Abre su enorme y anticuado bolso de charol. Me llega un inesperado olor a alcanfor y atisbo dentro varios pares de gafas, pastillas de menta, horquillas para el pelo, una caja etiquetada como «Cordel» y medio paquete de galletas digestivas.

– Siempre hay que llevar pañuelos en un funeral. -Me ofrece uno.

– Gracias. -Me trago las lágrimas y cojo uno-. Muy amable. Soy la sobrina nieta.

Ella asiente con aire compasivo.

– Qué momento terrible. ¿Cómo lo lleva la familia?

– Eh… bueno… -Doblo el pañuelito sin saber qué decir. No puedo soltarle: «A nadie le importa mucho; de hecho, el tío Bill sigue ahí fuera con su BlackBerry»-. En momentos así hemos de apoyarnos mutuamente -improviso por fin.

– Así es. -La anciana asiente con seriedad, como si le hubiera dicho algo muy profundo y no una frase sacada de una postal de Hallmark-. Hemos de apoyarnos unos a otros. -Me estrecha la mano-. Me encantaría charlar contigo, querida, cuando te venga bien. Es un honor para mí conocer a cualquier pariente de Bert.

– Gracias… -empiezo, pero me detengo. ¿Bert? Mi tía no se llamaba Bert, estoy segura. Mejor dicho, me consta: se llamaba Sadie.

– ¿Sabes?, te pareces mucho a él. -La mujer me examina con atención.

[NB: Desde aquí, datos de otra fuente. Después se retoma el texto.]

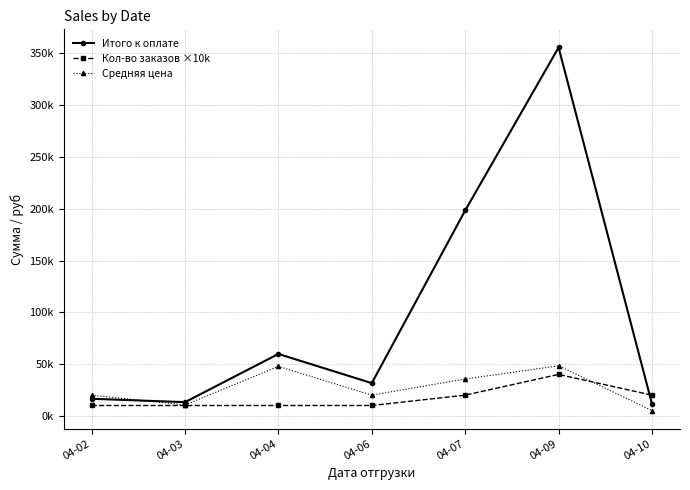

What are all the series names shown in the legend?

Итого к оплате, Кол-во заказов ×10k, Средняя цена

Mierda. Me he equivocado de funeral.

– Yo diría que la frente… Y tienes su nariz. ¿Nunca te lo han dicho, querida?

– Sí, a veces -respondo a tontas y a locas-. Pero ahora tengo que… Gracias por el pañuelo… -Y empiezo a abrirme paso otra vez hacia la puerta.

– Es la sobrina nieta de Bert -oigo que informa la ancianita a mi espalda-. Está muy afectada, pobrecilla.

Me abalanzo sobre la puerta y salgo al vestíbulo, donde mamá y papá están en compañía de una mujer de pelo gris y con un montón de recordatorios en la mano.

– ¡Lara! ¿Dónde te habías metido? -Mamá mira la puerta, perpleja-. ¿Qué hacías ahí dentro?

– ¿Estaba en el funeral del señor Cox? -pregunta la mujer de cabello gris.

– Me he perdido. No sabía adónde tenía que ir. Deberían poner un cartel en cada puerta.

Ella alza una mano y señala un rótulo de plástico que hay justo encima del dintel: «Bertram Cox. 13.30.»

Maldición. ¿Cómo no lo he visto?

– Bueno… -Procuro recobrar la compostura-. Vamos. Tenemos que conseguir asiento.